Le jugement étant confirmé en ce qui concerne les dépens, sera confirmé en ce qu'il a statué sur l'application de l'article 37 de la loi n°91-647 du 10 juillet 1991 au profit de l'assurée. L'assurée supportant les entiers dépens d'appel, sera en conséquence déboutée de sa demande présentée sur le fondement de ce texte.
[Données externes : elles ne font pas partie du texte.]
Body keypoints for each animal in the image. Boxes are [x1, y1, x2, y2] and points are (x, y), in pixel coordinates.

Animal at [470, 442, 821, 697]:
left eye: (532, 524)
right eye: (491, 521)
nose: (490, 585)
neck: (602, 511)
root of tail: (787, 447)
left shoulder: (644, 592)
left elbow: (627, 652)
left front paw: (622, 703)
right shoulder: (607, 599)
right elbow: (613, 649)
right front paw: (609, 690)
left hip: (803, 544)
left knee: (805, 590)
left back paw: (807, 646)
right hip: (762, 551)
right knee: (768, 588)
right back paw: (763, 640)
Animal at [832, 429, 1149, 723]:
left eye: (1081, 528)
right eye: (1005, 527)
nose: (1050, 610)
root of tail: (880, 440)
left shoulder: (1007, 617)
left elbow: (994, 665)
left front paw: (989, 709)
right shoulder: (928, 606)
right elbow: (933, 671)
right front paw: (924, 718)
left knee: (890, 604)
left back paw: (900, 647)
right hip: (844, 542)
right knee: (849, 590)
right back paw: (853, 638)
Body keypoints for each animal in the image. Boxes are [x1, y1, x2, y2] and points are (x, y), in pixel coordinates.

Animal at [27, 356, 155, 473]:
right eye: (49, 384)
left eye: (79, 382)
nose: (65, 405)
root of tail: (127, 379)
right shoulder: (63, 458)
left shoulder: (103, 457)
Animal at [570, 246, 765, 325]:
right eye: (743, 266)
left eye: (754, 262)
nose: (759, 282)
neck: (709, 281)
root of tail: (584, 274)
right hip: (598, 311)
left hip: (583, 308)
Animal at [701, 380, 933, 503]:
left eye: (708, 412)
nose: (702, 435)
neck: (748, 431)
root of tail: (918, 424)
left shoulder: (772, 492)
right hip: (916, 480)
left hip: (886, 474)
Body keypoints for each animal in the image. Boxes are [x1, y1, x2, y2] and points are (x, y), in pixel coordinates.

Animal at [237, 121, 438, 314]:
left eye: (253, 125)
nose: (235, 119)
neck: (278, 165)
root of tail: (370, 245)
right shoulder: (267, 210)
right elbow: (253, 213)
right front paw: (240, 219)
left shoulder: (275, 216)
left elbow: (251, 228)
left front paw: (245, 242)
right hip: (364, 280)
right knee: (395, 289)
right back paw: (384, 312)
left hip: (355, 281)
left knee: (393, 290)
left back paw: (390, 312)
L'assureur ayant exposé des frais en appel pour faire valoir ses droits, il est équitable que l'assurée soit condamnée à lui payer la somme de 2.000 euros sur le fondement de l'article 700 susvisé.
PAR CES MOTIFS
La cour, statuant publiquement, après en avoir délibéré, par arrêt contradictoire, prononcé en dernier ressort, mis à disposition au greffe,
- Déclare recevable l'appel relevé à l'encontre du jugement n°RG 22-1757 prononcé le 21 février 2023 par le tribunal judiciaire de Saint-Etienne,
- Confirme le jugement en ce qu'il a dit que la SA Allianz IARD devait indemniser Mme [Z] [A] suite au vol dans son véhicule conformément au contrat d'assurance, en ce qu'il a débouté Mme [Z] [A] de sa demande de dommages et intérêts pour résistance abusive, et en ce qu'il a statué sur les dépens et sur l'application de l'article 700 du code de procédure civile et de l'article 37 de la loi n°91-647 du 10 juillet 1991,
- Infirme le jugement en ce qu'il a condamné la SA Allianz IARD à verser à Mme [Z] [A] la somme de 21.638,39 euros avant déduction de la franchise de 1.199 euros,
Statuant à nouveau et y ajoutant :
- Condamne la SA Allianz IARD à verser à Mme [Z] [A] la somme de 5.101 euros au titre du solde de l'indemnisation après déduction de la franchise de 1.199 euros,
- Rappelle que les sommes versées au titre de l'exécution provisoire du jugement et non dues en exécution de l'arrêt ont de droit vocation à être restituées, et déclare sans objet la demande de condamnation présentée à ce titre par l'assureur,
- Condamne Mme [Z] [A] aux dépens d'appel, recouvrés selon les règles de l'aide juridictionnelle, sans application de l'article 699 du code de procédure civile,
- Condamne Mme [Z] [A] à payer la SA Allianz IARD la somme de 2.000 euros sur le fondement de l'article 700 du code de procédure civile au titre des frais exposés en appel,
- Déboute Mme [Z] [A] de sa demande présentée sur le fondement de l'article 37 de la loi n°91-647 du 10 juillet 1991.
Ainsi jugé et prononcé à [Localité 4] le 05 mars 2026.